На всякий случай решаю уточнить и остудить его пыл:
– В пакетиках?
– Другого не видел и не знаю, – легко соглашается англичанин.
Со словами «Добро пожаловать в клуб, сынок!» протягиваю соседу раскрытую пачку и настаиваю, чтобы взял, сколько надо.
Вытаскивая пакетики, Джо неожиданно замирает:
– Ты слышишь?
Я прислушиваюсь и сначала не понимаю, в чем дело.
– Кошка замолкла! – говорим мы друг другу одновременно.

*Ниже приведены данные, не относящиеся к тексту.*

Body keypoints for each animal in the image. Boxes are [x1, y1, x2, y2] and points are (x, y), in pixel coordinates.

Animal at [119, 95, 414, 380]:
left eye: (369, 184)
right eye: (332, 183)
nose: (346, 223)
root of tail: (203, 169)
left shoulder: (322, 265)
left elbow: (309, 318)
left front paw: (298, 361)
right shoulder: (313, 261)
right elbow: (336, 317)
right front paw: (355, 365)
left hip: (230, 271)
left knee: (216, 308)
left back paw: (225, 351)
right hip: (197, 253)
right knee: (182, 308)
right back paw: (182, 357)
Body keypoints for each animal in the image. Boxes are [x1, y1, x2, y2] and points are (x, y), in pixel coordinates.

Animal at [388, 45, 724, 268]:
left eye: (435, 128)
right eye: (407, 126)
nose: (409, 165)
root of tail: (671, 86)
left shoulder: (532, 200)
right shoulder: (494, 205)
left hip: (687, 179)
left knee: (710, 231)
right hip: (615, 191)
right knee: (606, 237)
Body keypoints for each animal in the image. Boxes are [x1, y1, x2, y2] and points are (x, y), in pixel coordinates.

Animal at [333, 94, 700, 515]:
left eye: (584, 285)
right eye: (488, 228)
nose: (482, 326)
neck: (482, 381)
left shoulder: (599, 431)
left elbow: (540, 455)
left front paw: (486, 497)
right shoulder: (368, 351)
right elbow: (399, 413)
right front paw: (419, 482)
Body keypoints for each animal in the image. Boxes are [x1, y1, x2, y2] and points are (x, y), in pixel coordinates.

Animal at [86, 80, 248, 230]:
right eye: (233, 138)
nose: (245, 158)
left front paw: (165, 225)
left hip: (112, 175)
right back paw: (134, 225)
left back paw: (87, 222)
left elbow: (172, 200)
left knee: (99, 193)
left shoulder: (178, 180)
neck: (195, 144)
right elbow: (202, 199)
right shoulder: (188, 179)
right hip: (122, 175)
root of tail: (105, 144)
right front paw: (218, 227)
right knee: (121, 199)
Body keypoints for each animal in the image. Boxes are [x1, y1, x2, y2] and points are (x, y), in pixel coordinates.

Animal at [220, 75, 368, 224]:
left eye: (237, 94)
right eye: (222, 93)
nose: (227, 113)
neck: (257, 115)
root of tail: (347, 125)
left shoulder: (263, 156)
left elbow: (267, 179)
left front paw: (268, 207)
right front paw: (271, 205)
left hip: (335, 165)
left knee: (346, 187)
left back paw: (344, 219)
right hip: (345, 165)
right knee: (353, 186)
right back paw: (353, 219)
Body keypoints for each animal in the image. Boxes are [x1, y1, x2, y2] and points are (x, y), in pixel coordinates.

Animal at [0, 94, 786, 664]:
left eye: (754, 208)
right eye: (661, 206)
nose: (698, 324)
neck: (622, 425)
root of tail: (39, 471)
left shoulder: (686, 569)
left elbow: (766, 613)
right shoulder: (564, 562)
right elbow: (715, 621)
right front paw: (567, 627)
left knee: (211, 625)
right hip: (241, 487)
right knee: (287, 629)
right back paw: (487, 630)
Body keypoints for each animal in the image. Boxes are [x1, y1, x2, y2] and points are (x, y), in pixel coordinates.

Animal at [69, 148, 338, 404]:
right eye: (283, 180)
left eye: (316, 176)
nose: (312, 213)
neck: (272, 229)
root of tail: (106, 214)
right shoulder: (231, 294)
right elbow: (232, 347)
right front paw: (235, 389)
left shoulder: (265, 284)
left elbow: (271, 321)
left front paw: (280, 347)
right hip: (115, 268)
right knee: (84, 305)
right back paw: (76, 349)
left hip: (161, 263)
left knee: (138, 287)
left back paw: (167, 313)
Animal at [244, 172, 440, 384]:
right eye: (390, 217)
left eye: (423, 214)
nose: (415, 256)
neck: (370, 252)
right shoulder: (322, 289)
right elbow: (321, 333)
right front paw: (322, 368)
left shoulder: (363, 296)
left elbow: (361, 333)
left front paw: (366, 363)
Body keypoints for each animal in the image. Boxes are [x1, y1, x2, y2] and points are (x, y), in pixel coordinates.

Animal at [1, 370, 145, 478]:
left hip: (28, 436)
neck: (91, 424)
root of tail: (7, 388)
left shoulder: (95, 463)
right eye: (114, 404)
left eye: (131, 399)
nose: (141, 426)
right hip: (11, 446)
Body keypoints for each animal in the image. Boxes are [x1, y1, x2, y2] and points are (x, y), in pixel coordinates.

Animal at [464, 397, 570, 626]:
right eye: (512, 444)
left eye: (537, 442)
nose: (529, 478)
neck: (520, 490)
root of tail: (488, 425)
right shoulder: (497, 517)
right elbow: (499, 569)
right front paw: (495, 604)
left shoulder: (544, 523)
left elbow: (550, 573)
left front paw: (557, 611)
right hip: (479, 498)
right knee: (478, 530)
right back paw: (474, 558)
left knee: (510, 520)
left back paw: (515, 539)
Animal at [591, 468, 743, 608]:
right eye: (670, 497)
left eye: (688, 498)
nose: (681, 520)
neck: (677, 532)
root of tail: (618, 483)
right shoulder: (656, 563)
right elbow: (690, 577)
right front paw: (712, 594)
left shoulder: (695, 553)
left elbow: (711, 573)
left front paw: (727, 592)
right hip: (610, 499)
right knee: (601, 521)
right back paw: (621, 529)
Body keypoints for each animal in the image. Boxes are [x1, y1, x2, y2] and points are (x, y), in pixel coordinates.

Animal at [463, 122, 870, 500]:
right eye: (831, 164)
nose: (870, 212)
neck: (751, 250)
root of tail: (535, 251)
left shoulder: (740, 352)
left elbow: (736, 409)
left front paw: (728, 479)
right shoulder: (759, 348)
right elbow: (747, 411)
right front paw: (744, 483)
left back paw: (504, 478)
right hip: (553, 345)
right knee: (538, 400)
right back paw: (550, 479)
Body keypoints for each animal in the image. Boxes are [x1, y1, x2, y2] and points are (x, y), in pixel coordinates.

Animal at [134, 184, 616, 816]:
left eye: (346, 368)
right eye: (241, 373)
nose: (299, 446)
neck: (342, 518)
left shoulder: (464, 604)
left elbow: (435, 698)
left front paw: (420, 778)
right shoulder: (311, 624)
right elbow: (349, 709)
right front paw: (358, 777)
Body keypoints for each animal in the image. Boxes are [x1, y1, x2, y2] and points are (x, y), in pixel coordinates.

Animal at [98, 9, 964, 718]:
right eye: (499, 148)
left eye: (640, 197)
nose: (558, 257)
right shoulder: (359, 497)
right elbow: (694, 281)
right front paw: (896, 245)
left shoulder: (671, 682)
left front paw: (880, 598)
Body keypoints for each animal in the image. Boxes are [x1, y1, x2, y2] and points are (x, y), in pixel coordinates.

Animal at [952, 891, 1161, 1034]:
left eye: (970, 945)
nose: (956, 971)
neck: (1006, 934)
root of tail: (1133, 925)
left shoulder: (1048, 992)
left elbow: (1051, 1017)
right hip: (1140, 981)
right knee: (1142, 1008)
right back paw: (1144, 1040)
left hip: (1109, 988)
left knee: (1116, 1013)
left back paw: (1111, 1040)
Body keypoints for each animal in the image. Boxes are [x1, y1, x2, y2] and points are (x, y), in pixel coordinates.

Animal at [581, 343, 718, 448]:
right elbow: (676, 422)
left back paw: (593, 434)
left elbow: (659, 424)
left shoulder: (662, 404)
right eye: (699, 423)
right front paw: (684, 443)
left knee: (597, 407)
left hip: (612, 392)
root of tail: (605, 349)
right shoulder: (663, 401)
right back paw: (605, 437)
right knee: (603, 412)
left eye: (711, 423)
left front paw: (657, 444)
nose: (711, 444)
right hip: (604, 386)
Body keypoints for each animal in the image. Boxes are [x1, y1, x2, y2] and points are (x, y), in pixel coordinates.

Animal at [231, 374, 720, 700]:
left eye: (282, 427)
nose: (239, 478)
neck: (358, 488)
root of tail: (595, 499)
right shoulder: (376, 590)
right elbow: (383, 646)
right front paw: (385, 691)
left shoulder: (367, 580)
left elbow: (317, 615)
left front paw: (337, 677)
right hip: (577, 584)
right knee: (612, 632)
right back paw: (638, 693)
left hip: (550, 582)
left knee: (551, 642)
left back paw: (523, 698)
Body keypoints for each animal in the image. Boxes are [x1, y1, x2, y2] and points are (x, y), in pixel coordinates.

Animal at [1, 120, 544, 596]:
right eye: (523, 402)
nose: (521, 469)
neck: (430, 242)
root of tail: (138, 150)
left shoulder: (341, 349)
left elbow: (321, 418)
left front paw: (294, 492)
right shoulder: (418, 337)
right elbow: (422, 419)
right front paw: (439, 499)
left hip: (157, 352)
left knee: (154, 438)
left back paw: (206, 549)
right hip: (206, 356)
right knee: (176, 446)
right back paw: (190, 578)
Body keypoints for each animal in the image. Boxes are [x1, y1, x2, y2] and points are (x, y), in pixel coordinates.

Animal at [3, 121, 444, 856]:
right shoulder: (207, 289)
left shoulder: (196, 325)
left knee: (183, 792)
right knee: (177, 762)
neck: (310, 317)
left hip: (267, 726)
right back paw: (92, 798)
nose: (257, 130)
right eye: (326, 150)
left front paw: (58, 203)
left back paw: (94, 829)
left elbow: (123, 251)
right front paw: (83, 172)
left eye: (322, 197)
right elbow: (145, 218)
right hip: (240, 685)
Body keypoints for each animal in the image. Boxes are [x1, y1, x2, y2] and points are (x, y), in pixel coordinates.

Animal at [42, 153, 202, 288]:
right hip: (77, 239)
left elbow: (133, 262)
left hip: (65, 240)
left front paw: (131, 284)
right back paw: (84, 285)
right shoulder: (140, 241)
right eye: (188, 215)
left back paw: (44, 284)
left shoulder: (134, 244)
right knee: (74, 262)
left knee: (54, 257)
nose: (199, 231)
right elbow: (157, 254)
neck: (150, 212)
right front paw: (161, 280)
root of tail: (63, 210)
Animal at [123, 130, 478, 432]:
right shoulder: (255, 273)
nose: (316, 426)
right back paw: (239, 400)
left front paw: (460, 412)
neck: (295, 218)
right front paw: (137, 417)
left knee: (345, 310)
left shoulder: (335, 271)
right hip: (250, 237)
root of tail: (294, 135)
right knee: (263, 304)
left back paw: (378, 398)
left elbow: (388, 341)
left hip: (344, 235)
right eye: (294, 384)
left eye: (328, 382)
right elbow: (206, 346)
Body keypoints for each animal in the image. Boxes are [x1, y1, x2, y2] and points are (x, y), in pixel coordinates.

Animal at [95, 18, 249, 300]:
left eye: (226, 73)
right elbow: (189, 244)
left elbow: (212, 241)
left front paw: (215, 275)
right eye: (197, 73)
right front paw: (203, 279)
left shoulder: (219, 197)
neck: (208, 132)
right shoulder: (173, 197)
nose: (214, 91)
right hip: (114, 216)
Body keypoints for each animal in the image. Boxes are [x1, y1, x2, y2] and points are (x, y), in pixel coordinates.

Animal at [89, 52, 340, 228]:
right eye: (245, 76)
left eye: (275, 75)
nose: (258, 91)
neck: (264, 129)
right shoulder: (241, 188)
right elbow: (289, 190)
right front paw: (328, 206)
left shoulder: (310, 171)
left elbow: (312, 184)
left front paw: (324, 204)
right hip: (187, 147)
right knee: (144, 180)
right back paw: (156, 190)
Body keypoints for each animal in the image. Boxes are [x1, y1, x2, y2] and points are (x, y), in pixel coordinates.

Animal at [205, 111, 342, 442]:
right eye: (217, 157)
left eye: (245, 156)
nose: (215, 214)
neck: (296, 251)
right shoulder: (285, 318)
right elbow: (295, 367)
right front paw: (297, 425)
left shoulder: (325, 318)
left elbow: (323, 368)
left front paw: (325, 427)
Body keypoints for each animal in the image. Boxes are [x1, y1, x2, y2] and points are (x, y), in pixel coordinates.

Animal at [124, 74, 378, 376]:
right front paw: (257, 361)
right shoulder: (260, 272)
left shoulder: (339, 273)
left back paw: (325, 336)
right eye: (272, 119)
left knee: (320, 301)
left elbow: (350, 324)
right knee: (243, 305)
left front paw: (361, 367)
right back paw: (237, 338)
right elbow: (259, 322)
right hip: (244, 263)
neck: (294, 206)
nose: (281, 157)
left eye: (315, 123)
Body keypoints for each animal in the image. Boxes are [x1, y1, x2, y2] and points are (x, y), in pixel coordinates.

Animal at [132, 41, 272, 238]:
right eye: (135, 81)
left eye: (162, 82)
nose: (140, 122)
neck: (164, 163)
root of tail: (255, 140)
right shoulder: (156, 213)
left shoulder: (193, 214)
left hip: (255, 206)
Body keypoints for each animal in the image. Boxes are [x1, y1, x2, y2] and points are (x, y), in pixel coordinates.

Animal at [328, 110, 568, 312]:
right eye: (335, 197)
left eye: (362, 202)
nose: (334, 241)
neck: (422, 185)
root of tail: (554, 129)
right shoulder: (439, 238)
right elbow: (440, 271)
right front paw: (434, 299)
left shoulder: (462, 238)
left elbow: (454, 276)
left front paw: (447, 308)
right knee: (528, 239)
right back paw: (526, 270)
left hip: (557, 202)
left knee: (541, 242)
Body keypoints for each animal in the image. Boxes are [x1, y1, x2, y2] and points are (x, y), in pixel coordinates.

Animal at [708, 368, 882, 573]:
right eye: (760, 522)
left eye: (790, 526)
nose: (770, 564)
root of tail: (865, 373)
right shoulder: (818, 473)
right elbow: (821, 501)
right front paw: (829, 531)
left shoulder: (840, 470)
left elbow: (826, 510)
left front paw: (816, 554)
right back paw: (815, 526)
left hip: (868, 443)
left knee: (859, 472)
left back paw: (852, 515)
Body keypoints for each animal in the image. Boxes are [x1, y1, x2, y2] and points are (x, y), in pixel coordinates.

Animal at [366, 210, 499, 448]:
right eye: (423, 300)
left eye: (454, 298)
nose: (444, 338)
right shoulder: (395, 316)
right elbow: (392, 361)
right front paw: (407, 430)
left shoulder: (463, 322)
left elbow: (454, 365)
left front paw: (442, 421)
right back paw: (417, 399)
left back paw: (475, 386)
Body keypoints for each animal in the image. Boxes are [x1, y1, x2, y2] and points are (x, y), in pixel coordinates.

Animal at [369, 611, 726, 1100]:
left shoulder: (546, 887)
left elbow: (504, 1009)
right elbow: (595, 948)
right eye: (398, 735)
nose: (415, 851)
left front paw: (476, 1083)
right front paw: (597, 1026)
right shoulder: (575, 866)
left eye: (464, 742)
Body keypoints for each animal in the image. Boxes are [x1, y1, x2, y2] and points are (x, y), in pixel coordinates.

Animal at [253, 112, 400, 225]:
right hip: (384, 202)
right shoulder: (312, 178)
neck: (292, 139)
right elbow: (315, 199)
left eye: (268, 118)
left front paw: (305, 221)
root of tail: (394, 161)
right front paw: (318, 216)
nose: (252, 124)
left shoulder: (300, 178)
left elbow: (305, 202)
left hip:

Джо просит его подождать. Через пару минут он заявляется вновь, с чашкой в руке и зовет меня с собой:
– Пойдем глянем!
Я прихватываю свою кружку и мы спускаемся на первый этаж. За конторкой возле стеклянной двери сидит дежурная. Лицом она слегка похожа на лягушку в очках. Тетка громко, с подвизгиваниями, треплется на местном диалекте по телефону. Завидев нас, на мгновение смолкает и показывает четыре пальца. Мы непонимающе переглядываемся и тогда очкастая лягушка с гордостью изрекает:
– Четырех родила!
Мы догадываемся, что это она не о себе.
– Когда только успела узнать… – удивляюсь я.
– Да наверняка стояла над ней и наблюдала, как та мучилась, – роняет Джо и толкает дверь.